O soldado, integrante do 20º Batalhão de Polícia Militar (BPM), com atuação em parte das zonas norte e leste da Capital, ingressou na corporação em 2018 e foi submetido a 10 meses de treinamento.
Contraponto:
David Leal, que está à frente da defesa do soldado, se manifestou por nota:
"Todos lamentamos a morte dos quatro indivíduos. Porém, hoje tudo está mais bem esclarecido. Sabemos o que aconteceu antes e durante a perseguição contra o policial. Desde o início, sabemos o que aconteceu no interior da pizzaria e as imagens reforçam o fato de que o PM utilizou de todos os meios possíveis para evitar a injusta agressão que ele estava prestes a sofrer.

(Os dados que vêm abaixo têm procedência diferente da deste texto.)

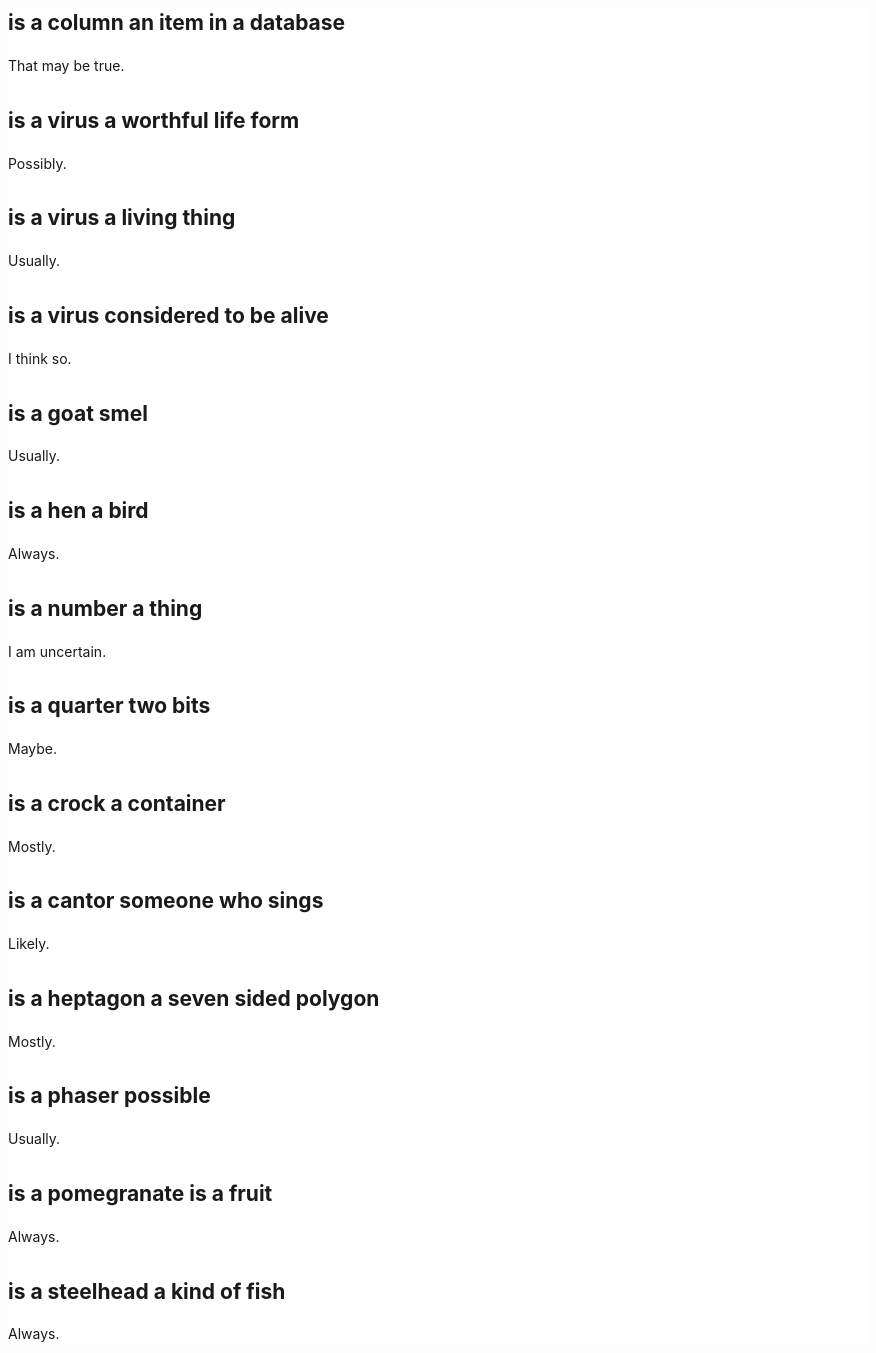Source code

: ## is a column an item in a database
That may be true.

## is a virus a worthful life form
Possibly.

## is a virus a living thing
Usually.

## is a virus considered to be alive
I think so.

## is a goat smel
Usually.

## is a hen a bird
Always.

## is a number a thing
I am uncertain.

## is a quarter two bits
Maybe.

## is a crock a container
Mostly.

## is a cantor someone who sings
Likely.

## is a heptagon a seven sided polygon
Mostly.

## is a phaser possible
Usually.

## is a pomegranate is a fruit
Always.

## is a steelhead a kind of fish
Always.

O policial foi encurralado em um banheiro de uma pizzaria. É incontestável. Ninguém estava lá para chamar o PM para conversar ou lhe dar um abraço após sermões. Os envolvidos chegaram a disputar quem pegaria primeiro o PM. O militar estava sozinho, e os demais, em maior número. É óbvio que a única defesa que o PM tinha à disposição era o seu próprio armamento. Ele inclusive tentou fugir, dialogar, correr, se esconder, avisar que era PM, sacar a arma, empurrar para se afastarem etc. Qualquer um no lugar do PM faria o mesmo no momento em que ele ficou encurralado e os quatro se projetaram contra ele. O desfecho foi insistentemente perquirido pelo grupo, que, talvez por um grande descuido, por motivos que levam ao vazio de sentido, e pela infelicidade de acharem que um policial encurralado não fosse atirar, acabaram perdendo suas vidas naquela noite. Basta ver que, cessado o perigo, ele deixou de disparar. Eles quis ainda verificar a frequência (cardíaca) dos homens caídos. O que ele fez, concluímos com segurança e tranquilidade, está justificado, configurando-se a hipótese que dispõe sobre a legítima defesa. Portanto, o policial não praticou nenhum crime".